さらば ピロリ菌よ
                    
 
  「一度ピロリ菌を検査してみませんか。」
  主治医からいきなりそう言われたのは、一年前であった。初めて聞く名前だったので、大いにとまどってしまった。 「ピロリ菌」なるものはいったい何ものなのか。矢継ぎ早の質問をした。いろいろと教えてもらい、説明文を読んでいくうちに、次のようなことがわかってきた。
  いままで西洋医学では、胃の中は酸性が強くてとても細菌は生存できない、と考えられてきた。実際に西洋人の胃には細菌は見つからなかったという。日本の医学者はその説を当然と考え、調べることをさえしなかった。

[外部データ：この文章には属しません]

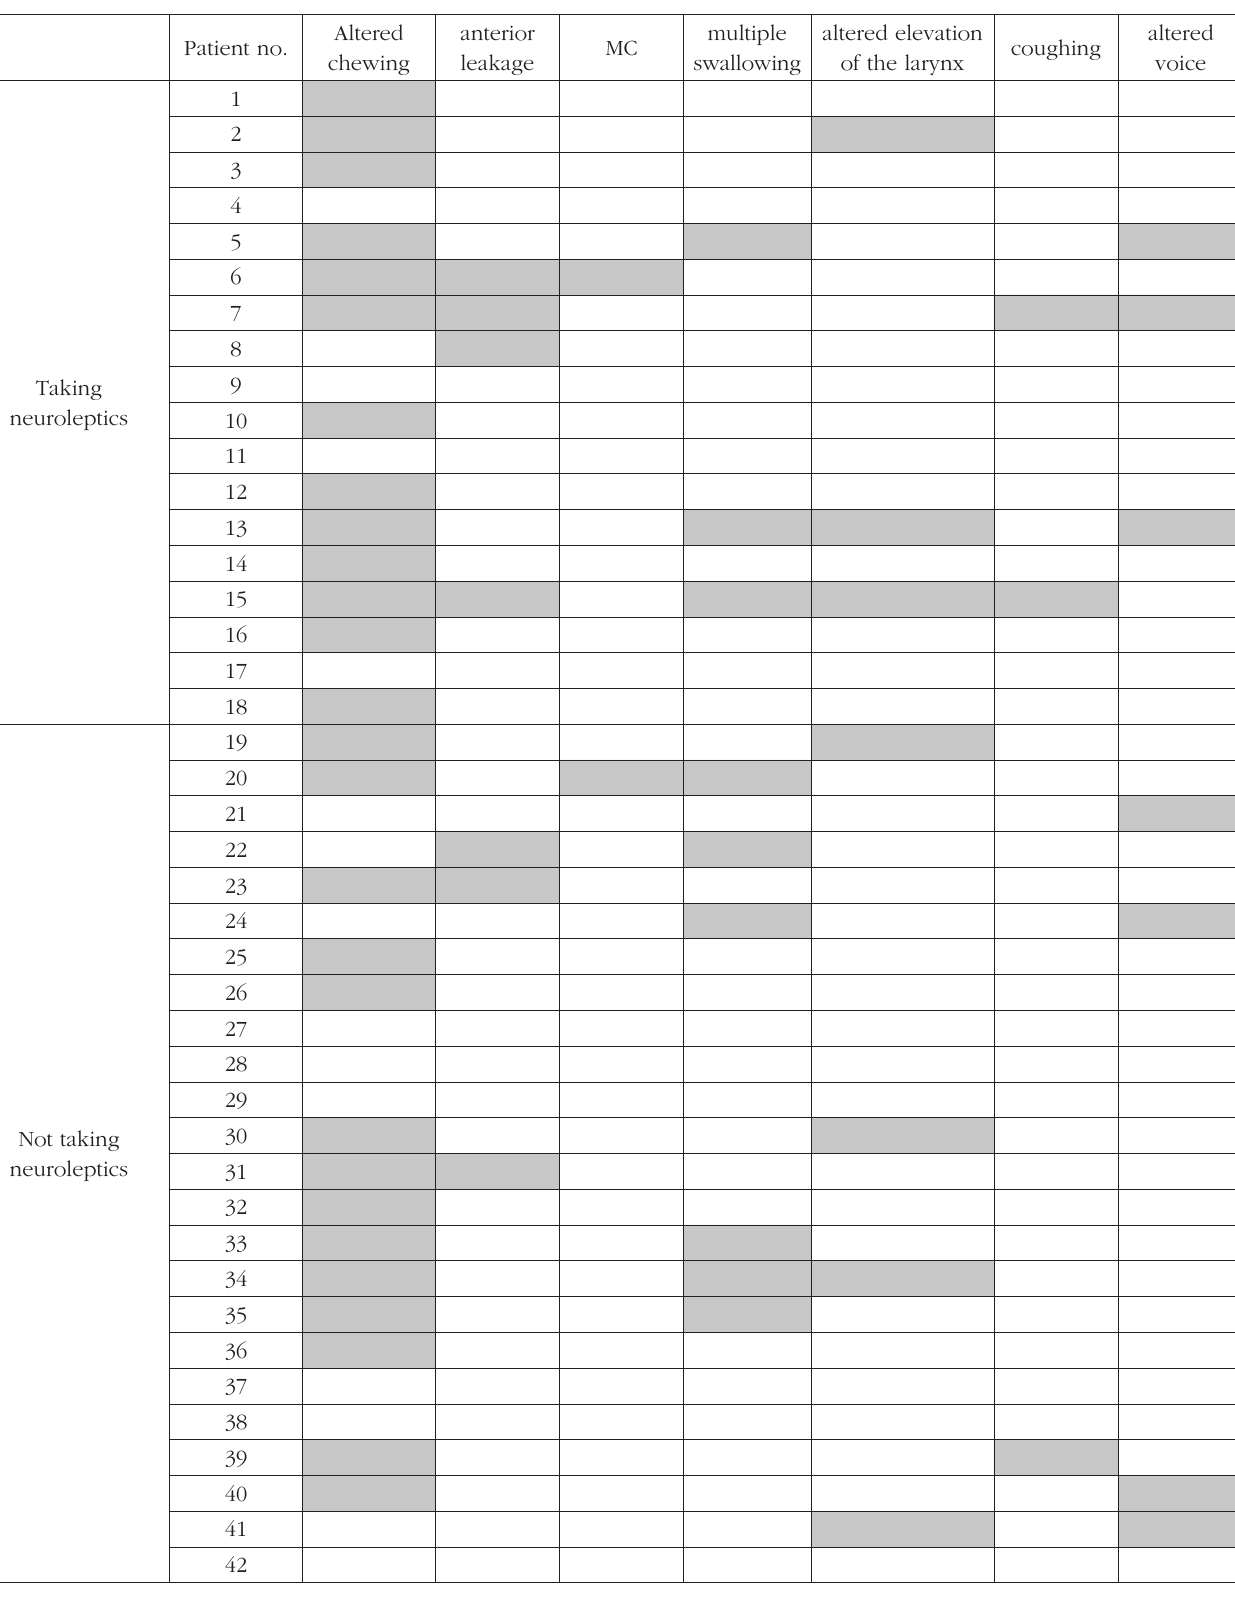
Table 3. Clinical signs in both groups.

ところが、1979年に、オーストラリアの病院のウォーレンとマーシャルという学者が胃の中に細菌がいることを発見し、その菌が胃炎を起こすことを、みずからその菌を飲んで証明した。1983年に学会で発表され、世界中の学者が仰天したという。早速日本でも研究され、1984年に兵庫医大ではじめて培養に成功した。
  その後の調査で、なんとインドから東アジアの人々の胃に多く住み着いていることがわかってきた。日本では、40代の人の40%が持ち主で、50代で60パーセント、私のような60歳以上では80パーセントの人が持っているという。ところが、20代以下では20%にすぎない。これはどういうことなのか。さらに、この菌は幼児の胃に住み着き、おとなになってからでは住み着くことができないことがわかってきた。
  この新しく発見された菌は、Helicobacter pylori(ヘリコバクター・ピロリ)と名付けられた。ヘリコはヘリコプターと同じで、らせん・旋回を意味し、バクターはバクテリア(細菌)、ピロリは胃の幽門部を指す。4ミク
ロン(4/1000o) の大きさで、4〜8本のべん毛をスクリューのように回転させ、その力でらせん状の本体を回転させながら、胃の下部の幽門部や十二指腸付近を移動するという。さらに、この菌の最適環境はpH6〜7の中性から弱酸性で、pH4以下の酸では生活できない。しかし、胃の酸度はpH1〜2の強酸。とても無理である。ところが、このピロリ菌は、みずからウレアーゼという酵素を出し、胃の中の尿素をアンモニア(アルカリ性)に変えて、自分の周囲の環境を中和するという。こんな離れ業で、胃の中でも比較的酸度の薄い幽門部の粘膜に住み着いたのだ。そしてわるさをする。胃潰瘍や十二指腸潰瘍を引き起こし、さらには、胃ガンや胃のリンパ腫にも関わっているという。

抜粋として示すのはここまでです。